Los ejecutivos de la compañía culparon de algunos de los problemas de Quibi al tiempo, tanto la pandemia, que hizo más difícil la publicidad, como las protestas de Black Lives Matter que dominaron el ciclo de noticias durante gran parte del verano. Quibi decidió suspender el lanzamiento o la publicidad de nuevos programas durante las protestas, dijo una de las personas familiarizadas con la situación. Cuando la compañía reanudó la promoción y el lanzamiento de nuevos programas más tarde en el verano, Quibi estaba perdiendo impulso. Recientemente Quibi sólo tenía 400.000 y 500.000 suscriptores, muy lejos de su objetivo de conseguir 7,4 millones de suscriptores para finales de año.

Mientras Quibi luchaba, algunos empleados y altos directivos comenzaron a abogar por que la empresa cambiara su modelo de negocio y ofreciera una versión gratuita del servicio para intentar atraer a los usuarios.
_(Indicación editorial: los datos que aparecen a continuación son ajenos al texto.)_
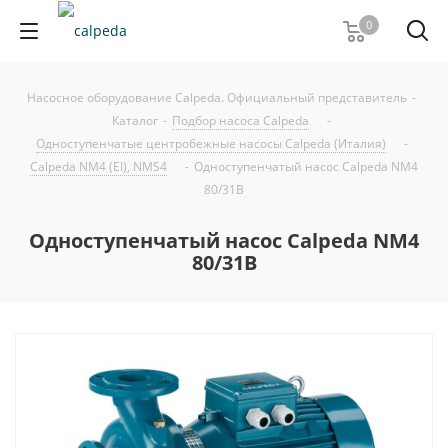
0
Насосное оборудование Calpeda. Официальный представитель
-
Каталог
-
Подбор насоса Calpeda
-
Одноступенчатые центробежные насосы Calpeda (Италия)
-
Calpeda NM4 (EI), NMS4
-
Одноступенчатый насос Calpeda NM4
80/31B
Одноступенчатый насос Calpeda NM4
80/31B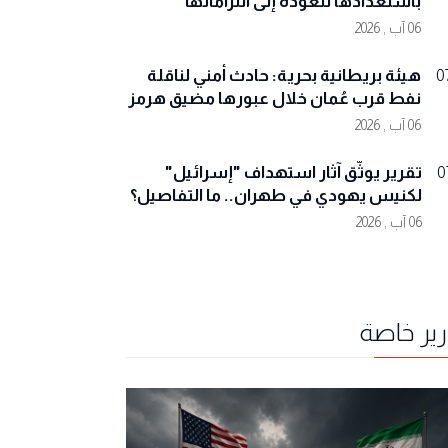
باستعدادها للعودة إلى التزاماتها
06 آب , 2026
هيئة بريطانية بحرية: حادث أمني لناقلة
0
نفط قرب عُمان خلال عبورها مضيق هرمز
06 آب , 2026
تقرير يوثّق آثار استهداف "إسرائيل"
0
لكنيس يهودي في طهران.. ما التفاصيل؟
06 آب , 2026
رير خاصة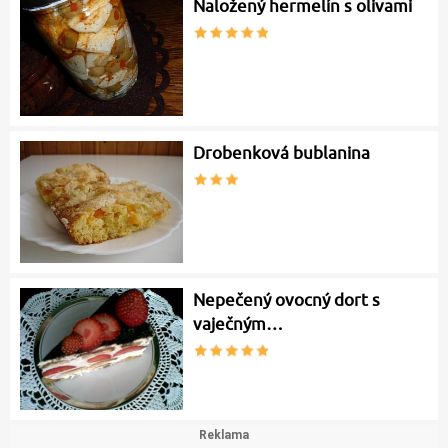
Naložený hermelín s olivami
Drobenková bublanina
Nepečený ovocný dort s
vaječným…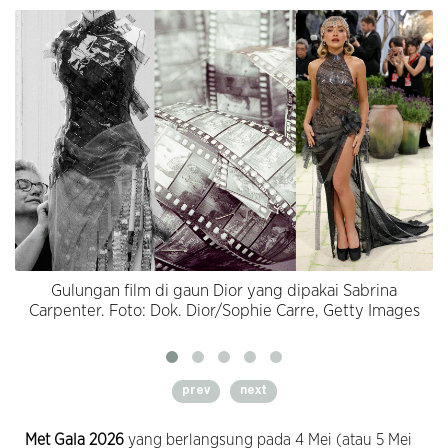
Gulungan film di gaun Dior yang dipakai Sabrina
Carpenter. Foto: Dok. Dior/Sophie Carre, Getty Images
prev
next
Met Gala 2026
yang berlangsung pada 4 Mei (atau 5 Mei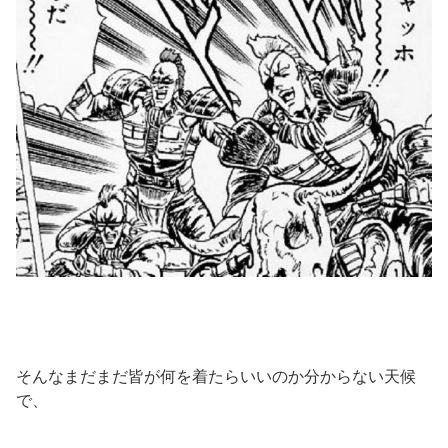
そんなまだまだ皆が何を着たらいいのか分からない天候
で、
Quibi tuvo éxito con este enfoque en Australia: la idea era que una vez que la gente se enganchara, Quibi podría conseguir que se suscribieran a una versión premium que costara. La idea, que se discutió por primera vez antes del lanzamiento, fue apoyada por algunos miembros de la alta dirección pero fue rechazada por Katzenberg. Le preocupaba que pareciera un retiro embarazoso para la prensa y que también requiriera ir en contra del gusto de YouTube, dijo la gente.

Quibi cerrará con cerca de 850 millones de dólares en efectivo todavía en sus arcas, aunque también debe varios cientos de millones. No se pudo saber cuánto dinero quedaría para los accionistas. Los inversores perderán dinero, aunque los de las dos primeras rondas, la A y la B -que incluye a Alibaba, Goldman, Google, el holding de Katzenberg WndrCo y varias empresas de medios de comunicación- perderán menos que los de la ronda C.

Katzenberg personalmente invirtió 5,5 millones de dólares en la ronda A y Whitman puso 10,5 millones de dólares. Aunque están ligeramente mejor posicionados que los últimos inversores, los dos perderán millones en la empresa personalmente.

Esfuerzos de venta

El cierre es el resultado de los esfuerzos infructuosos que Katzenberg ha hecho en las últimas semanas para encontrar un comprador para la empresa o, en su defecto, un comprador para la programación de Quibi. Katzenberg propuso a compañías como Apple, WarnerMedia y Facebook para comprar la compañía. Más tarde propuso a NBCUniversal y Facebook la compra de la programación.

Uno de los mayores desafíos de Quibi para encontrar un comprador, ya sea para la compañía o sólo para la programación, fue que no es dueño de la programación por más de unos pocos años. Para atraer a los creadores a hacer programas para Quibi, Katzenberg ofreció términos que aseguraban que podrían licenciar sus programas de Quibi a otros servicios después de sólo dos años. Mientras que los episodios de Quibi suelen durar tan solo cinco minutos, los creadores podían unir los episodios en programas de larga duración aptos para ser emitidos en otros lugares. Después de siete años, recuperan la plena propiedad de sus programas.

Quibi también se enfrenta a una demanda por violación de patente presentada por la empresa de video interactivo Eko, que alega que Quibi robó su tecnología que permite a los espectadores ver los episodios horizontal o verticalmente en los teléfonos de Eko. El juicio de la demanda no se espera hasta el 2022.